This happens at the very end of the story. Let's take a look:
Madame Forestier had halted.
"You say you bought a diamond necklace to replace mine?"
"Yes. You hadn't noticed it? They were very much alike."
And she smiled in proud and innocent happiness.
Madame Forestier, deeply moved, took her two hands.
"Oh, my poor Mathilde! But mine was imitation. It was worth at the very most five hundred francs!..."
As you can see, after ten years of hard work paying for the replacement necklace, Madam Loisel mentioned it to her former friend, Madam Forestier, saying how she was finally finished paying off the replacement for the one that Madam Loisel had lost all those years ago.
But Madam Forestier is shocked and "moved." She reveals that her own original necklace, the one that had been lost, wasn't even made of real diamonds!

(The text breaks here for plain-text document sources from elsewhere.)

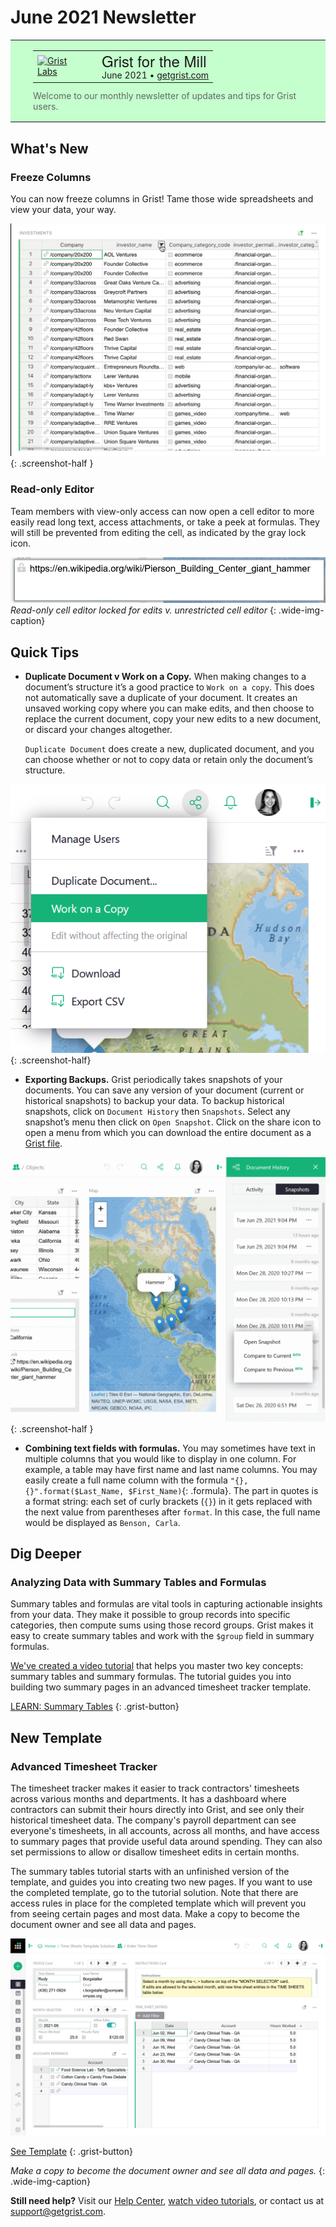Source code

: # June 2021 Newsletter

<style>
  /* restore some poorly overridden defaults */
  .newsletter-header .table {
    background-color: initial;
    border: initial;
  }
  .newsletter-header .table > tbody > tr > td {
    padding: initial;
    border: initial;
    vertical-align: initial;
  }
  .newsletter-header img.header-img {
    padding: initial;
    max-width: initial;
    display: initial;
    padding: initial;
    line-height: initial;
    background-color: initial;
    border: initial;
    border-radius: initial;
    margin: initial;
  }

  /* copy newsletter styles, with a prefix for sufficient specificity */
  .newsletter-header .header {
    border: none;
    padding: 0;
    margin: 0;
  }
  .newsletter-header table > tbody > tr > td.header-image {
    width: 80px;
    padding-right: 16px;
  }
  .newsletter-header table > tbody > tr > td.header-text {
    background-color: #c4ffcd;
    padding: 16px 36px;
  }
  .newsletter-header table.header-top {
    border: none;
    padding: 0;
    margin: 0;
    width: 100%;
  }
  .header-title {
    font-family: Helvetica Neue, Helvetica, Arial, sans-serif;
    font-size: 24px;
    line-height: 28px;
  }
  .header-month {
  }
  .header-welcome {
    margin-top: 12px;
    color: #666666;
  }
</style>
<div class="newsletter-header">
<table class="header" cellpadding="0" cellspacing="0" border="0"><tr>
  <td class="header-text">
    <table class="header-top"><tr>
      <td class="header-image">
        <a href="https://www.getgrist.com">
          <img class="header-img" src="/images/newsletters/grist-labs.png" width="80" height="80" alt="Grist Labs" border="0">
        </a>
      </td>
      <td class="header-top-text">
        <div class="header-title">Grist for the Mill</div>
        <div class="header-month">June 2021
          &#8226; <a href="https://www.getgrist.com/">getgrist.com</a></div>
      </td>
    </tr></table>
    <div class="header-welcome">
      Welcome to our monthly newsletter of updates and tips for Grist users.
    </div>
  </td>
</tr></table>
</div>

## What's New

### Freeze Columns

You can now freeze columns in Grist! Tame those wide spreadsheets and view your data, your way.

<span class="screenshot-large">*![Freezing Columns](../images/newsletters/2021-06/freeze-columns.gif)*</span>
{: .screenshot-half }

### Read-only Editor

Team members with view-only access can now open a cell editor to more easily read long text,
access attachments, or take a peek at formulas. They will still be prevented from editing the
cell, as indicated by the gray lock icon.

![Read-only cell editor](../images/newsletters/2021-06/read-only-cell-editor.gif)
*Read-only cell editor locked for edits v. unrestricted cell editor*
{: .wide-img-caption}


## Quick Tips

- <a name="work-on-a-copy"></a>
  **Duplicate Document v Work on a Copy.** When making changes to a document’s structure it’s a
  good practice to `Work on a copy`. This does not automatically save a duplicate of your
  document. It creates an unsaved working copy where you can make edits, and then choose to replace
  the current document, copy your new edits to a new document, or discard your changes altogether.

    `Duplicate Document` does create a new, duplicated document, and you can choose whether or
    not to copy data or retain only the document’s structure.

<span class="screenshot-large">*![Work on a Copy](../images/newsletters/2021-06/work-on-a-copy.png)*</span>
{: .screenshot-half}

- <a name="exporting-backups"></a>
  **Exporting Backups.** Grist periodically takes snapshots of your documents. You can save any
  version of your document (current or historical snapshots) to backup your data. To backup
  historical snapshots, click on `Document History` then `Snapshots`. Select any snapshot’s menu then
  click on `Open Snapshot`. Click on the share icon to open a menu from which you can download the
  entire document as a [Grist file](../exports.md#backing-up-an-entire-document).

<span class="screenshot-large">*![Back Up Snapshots](../images/newsletters/2021-06/back-up-snapshots.gif)*</span>
{: .screenshot-half }

- <a name="combining-text"></a>
  **Combining text fields with formulas.** You may sometimes have text in multiple columns that
  you would like to display in one column. For example, a table may have first name and last name
  columns. You may easily create a full name column with the formula
  `"{}, {}".format($Last_Name, $First_Name)`{: .formula}. The part in quotes is a format string: each set of
  curly brackets (`{}`) in it gets replaced with the next value from parentheses after `format`. In
  this case, the full name would be displayed as `Benson, Carla`.


## Dig Deeper

### Analyzing Data with Summary Tables and Formulas

Summary tables and formulas are vital tools in capturing actionable insights from your data. They
make it possible to group records into specific categories, then compute sums using those record
groups. Grist makes it easy to create summary tables and work with the `$group` field in summary
formulas.

[We've created a video tutorial](../examples/2021-06-timesheets.md) that helps you master two key
concepts: summary tables and summary formulas. The tutorial guides you into building two summary
pages in an advanced timesheet tracker template.

[LEARN: Summary Tables](../examples/2021-06-timesheets.md)
{: .grist-button}


## New Template

### Advanced Timesheet Tracker

The timesheet tracker makes it easier to track contractors' timesheets across various months and
departments. It has a dashboard where contractors can submit their hours directly into Grist, and
see only their historical timesheet data. The company's payroll department can see everyone's
timesheets, in all accounts, across all months, and have access to summary pages that provide
useful data around spending. They can also set permissions to allow or disallow timesheet edits in
certain months.

The summary tables tutorial starts with an unfinished version of the template, and guides you into
creating two new pages. If you want to use the completed template, go to the tutorial solution.
Note that there are access rules in place for the completed template which will prevent you from
seeing certain pages and most data. Make a copy to become the document owner and see all data and
pages.

![Time Sheets Template](../images/newsletters/2021-06/time-sheets-template-screenshot.png)

[See Template](https://public.getgrist.com/uR353rDVZhmX/Time-Sheets-Template-Solution)
{: .grist-button}

*Make a copy to become the document owner and see all data and pages.*
{: .wide-img-caption}


**Still need help?** Visit our [Help Center](../index.md), [watch video
tutorials](https://www.youtube.com/channel/UCx0ioQrrC-bIrkmZ7ZULr0g/playlists), or contact
us at <support@getgrist.com>.
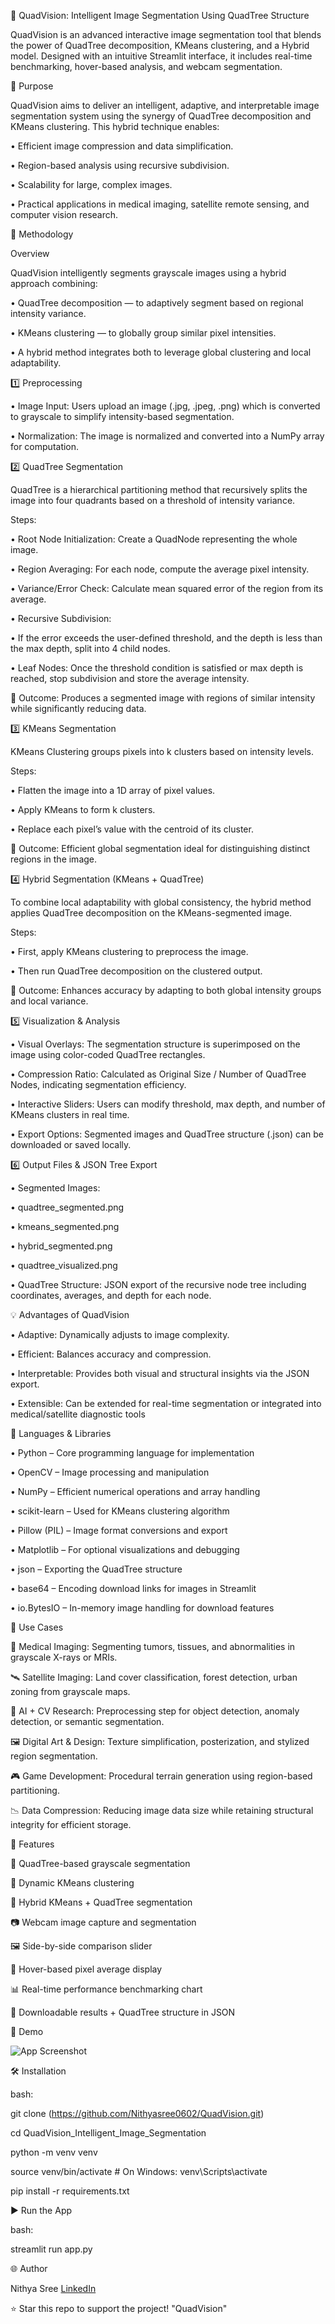 🧠 QuadVision: Intelligent Image Segmentation Using QuadTree Structure


QuadVision is an advanced interactive image segmentation tool that blends the power of QuadTree decomposition, KMeans clustering, and a Hybrid model. Designed with an intuitive Streamlit interface, it includes real-time benchmarking, hover-based analysis, and webcam segmentation.

🎯 Purpose

QuadVision aims to deliver an intelligent, adaptive, and interpretable image segmentation system using the synergy of QuadTree decomposition and KMeans clustering. This hybrid technique enables:

•	Efficient image compression and data simplification.

•	Region-based analysis using recursive subdivision.

•	Scalability for large, complex images.

•	Practical applications in medical imaging, satellite remote sensing, and computer vision research.


🧪 Methodology

Overview

QuadVision intelligently segments grayscale images using a hybrid approach combining:

•	QuadTree decomposition — to adaptively segment based on regional intensity variance.

•	KMeans clustering — to globally group similar pixel intensities.

•	A hybrid method integrates both to leverage global clustering and local adaptability.


1️⃣ Preprocessing

•	Image Input: Users upload an image (.jpg, .jpeg, .png) which is converted to grayscale to   simplify intensity-based segmentation.

•	Normalization: The image is normalized and converted into a NumPy array for computation.


2️⃣ QuadTree Segmentation

QuadTree is a hierarchical partitioning method that recursively splits the image into four quadrants based on a threshold of intensity variance.

Steps:

•	Root Node Initialization: Create a QuadNode representing the whole image.

•	Region Averaging: For each node, compute the average pixel intensity.

•	Variance/Error Check: Calculate mean squared error of the region from its average.

•	Recursive Subdivision:

•	If the error exceeds the user-defined threshold, and the depth is less than the max depth, split into 4 child nodes.

•	Leaf Nodes: Once the threshold condition is satisfied or max depth is reached, stop subdivision and store the average intensity.

🔎 Outcome: Produces a segmented image with regions of similar intensity while significantly reducing data.

3️⃣ KMeans Segmentation

KMeans Clustering groups pixels into k clusters based on intensity levels.

Steps:

•	Flatten the image into a 1D array of pixel values.


•	Apply KMeans to form k clusters.

•	Replace each pixel’s value with the centroid of its cluster.

🎨 Outcome: Efficient global segmentation ideal for distinguishing distinct regions in the image.

4️⃣ Hybrid Segmentation (KMeans + QuadTree)


To combine local adaptability with global consistency, the hybrid method applies QuadTree decomposition on the KMeans-segmented image.

Steps:

•	First, apply KMeans clustering to preprocess the image.

•	Then run QuadTree decomposition on the clustered output.

🔀 Outcome: Enhances accuracy by adapting to both global intensity groups and local variance.

5️⃣ Visualization & Analysis

•	Visual Overlays: The segmentation structure is superimposed on the image using color-coded QuadTree rectangles.

•	Compression Ratio: Calculated as Original Size / Number of QuadTree Nodes, indicating segmentation efficiency.

•	Interactive Sliders: Users can modify threshold, max depth, and number of KMeans clusters in real time.

•	Export Options: Segmented images and QuadTree structure (.json) can be downloaded or saved locally.


6️⃣ Output Files & JSON Tree Export

•	Segmented Images:

•	quadtree_segmented.png

•	kmeans_segmented.png

•	hybrid_segmented.png

•	quadtree_visualized.png

•	QuadTree Structure: JSON export of the recursive node tree including coordinates, averages, and depth for each node.


💡 Advantages of QuadVision

•	Adaptive: Dynamically adjusts to image complexity.

•	Efficient: Balances accuracy and compression.

•	Interpretable: Provides both visual and structural insights via the JSON export.

•	Extensible: Can be extended for real-time segmentation or integrated into medical/satellite diagnostic tools

🧠 Languages & Libraries


•	Python – Core programming language for implementation

•	OpenCV – Image processing and manipulation

•	NumPy – Efficient numerical operations and array handling

•	scikit-learn – Used for KMeans clustering algorithm

•	Pillow (PIL) – Image format conversions and export

•	Matplotlib – For optional visualizations and debugging

•	json – Exporting the QuadTree structure

•	base64 – Encoding download links for images in Streamlit

•	io.BytesIO – In-memory image handling for download features


💼 Use Cases


 
   🏥 Medical Imaging:	Segmenting tumors, tissues, and abnormalities in grayscale X-rays or MRIs.
 
   🛰️ Satellite Imaging:	Land cover classification, forest detection, urban zoning from grayscale maps.
 
   🧠 AI + CV Research:	Preprocessing step for object detection, anomaly detection, or semantic segmentation.
 
   🖼️ Digital Art & Design:	Texture simplification, posterization, and stylized region segmentation.
 
   🎮 Game Development:	Procedural terrain generation using region-based partitioning.
  
   📉 Data Compression:	Reducing image data size while retaining structural integrity for efficient storage.

🚀 Features



   🧩 QuadTree-based grayscale segmentation
  
   🎨 Dynamic KMeans clustering
 
   🔀 Hybrid KMeans + QuadTree segmentation
 
   📷 Webcam image capture and segmentation
 
   🖼️ Side-by-side comparison slider
 
   🧮 Hover-based pixel average display
 
   📊 Real-time performance benchmarking chart
 
   📁 Downloadable results + QuadTree structure in JSON

   📸 Demo

![App Screenshot](assets/demo_screenshot.png)

🛠️ Installation

bash:

 git clone (https://github.com/Nithyasree0602/QuadVision.git)
 
 cd QuadVision_Intelligent_Image_Segmentation
 
 python -m venv venv
 
 source venv/bin/activate  # On Windows: venv\Scripts\activate
 
 pip install -r requirements.txt


▶️ Run the App

bash:

streamlit run app.py


🌐 Author

Nithya Sree 
[LinkedIn](https://www.linkedin.com/in/nithya-sree-r-s-621a4b255/) 


⭐ Star this repo to support the project!
"QuadVision" 
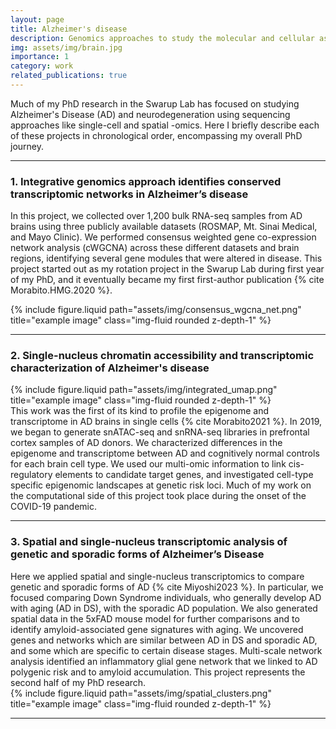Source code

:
 ```yaml
---
layout: page
title: Alzheimer's disease
description: Genomics approaches to study the molecular and cellular aspects of Alzheimer's disease.
img: assets/img/brain.jpg
importance: 1
category: work
related_publications: true
---
```


<!-- TODO: edit the images in adobe so they have transparent backgrounds!!! -->


Much of my PhD research in the Swarup Lab has focused on studying Alzheimer's Disease (AD) and neurodegeneration using sequencing approaches like single-cell and spatial -omics. Here I briefly describe each of these projects in chronological order, encompassing my overall PhD journey. 

***

### 1. Integrative genomics approach identifies conserved transcriptomic networks in Alzheimer’s disease

<div class="row justify-content-sm-center">
    <div class="col-sm-8 mt-3 mt-md-0">
        
In this project, we collected over 1,200 bulk RNA-seq samples from AD brains using  three publicly available datasets (ROSMAP, Mt. Sinai Medical, and Mayo Clinic). We performed consensus weighted gene co-expression network analysis (cWGCNA) across these different datasets and brain regions, identifying several gene modules that were altered in disease. This project started out as my rotation project in the Swarup Lab during first year of my PhD, and it eventually became my first first-author publication {% cite Morabito.HMG.2020 %}. 
    </div>
    <div class="col-sm-4 mt-3 mt-md-0">
        {% include figure.liquid path="assets/img/consensus_wgcna_net.png" title="example image" class="img-fluid rounded z-depth-1" %}
    </div>
</div>

***

### 2. Single-nucleus chromatin accessibility and transcriptomic characterization of Alzheimer's disease

<div class="row justify-content-sm-center">
  <div class="col-sm-4 mt-3 mt-md-0">
        {% include figure.liquid path="assets/img/integrated_umap.png" title="example image" class="img-fluid rounded z-depth-1" %}
    </div>
    <div class="col-sm-8 mt-3 mt-md-0">   
This work was the first of its kind to profile the epigenome and transcriptome in AD brains in single cells {% cite Morabito2021 %}. In 2019, we began to generate snATAC-seq and snRNA-seq libraries in prefrontal cortex samples of AD donors. We characterized differences in the epigenome and transcriptome between AD and cognitively normal controls for each brain cell type. We used our multi-omic information to link cis-regulatory elements to candidate target genes, and investigated cell-type specific epigenomic landscapes at genetic risk loci. Much of my work on the computational side of this project took place during the onset of the COVID-19 pandemic. 
    </div>
</div>

***

### 3. Spatial and single-nucleus transcriptomic analysis of genetic and sporadic forms of Alzheimer’s Disease

<div class="row justify-content-sm-center">
    <div class="col-sm-8 mt-3 mt-md-0">   
Here we applied spatial and single-nucleus transcriptomics to compare genetic and sporadic forms of AD {% cite Miyoshi2023 %}. In particular, we focused comparing Down Syndrome individuals, who generally develop AD with aging (AD in DS), with the sporadic AD population. We also generated spatial data in the 5xFAD mouse model for further comparisons and to identify amyloid-associated gene signatures with aging. We uncovered genes and networks which are similar between AD in DS and sporadic AD, and some which are specific to certain disease stages. Multi-scale network analysis identified an inflammatory glial gene network that we linked to AD polygenic risk and to amyloid accumulation. This project represents the second half of my PhD research.
    </div>
    <div class="col-sm-4 mt-3 mt-md-0">
        {% include figure.liquid path="assets/img/spatial_clusters.png" title="example image" class="img-fluid rounded z-depth-1" %}
    </div>
</div>

***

It was a fake—probably a very nice-looking fake, since Madam Loisel assumed it was real and enjoyed wearing it at the fancy party, but a fake nonetheless.
What this means is that Madam Loisel and her husband have been wasting the past ten years of their lives with worry and obsessive working to replace the necklace. If she had just been honest with her friend and told her right away that the necklace was lost, then Madam Forestier could have said, "Oh, don't worry about it. It was just cheap costume jewelry." (As she explains, it was only worth 500 francs at the maximum, not the 36,000 francs that it took to purchase a genuine replacement.) Instead of being honest, though, Madam Loisel tried to hide her mistake, and the guilt and burden of the lost necklace rankled her for a decade.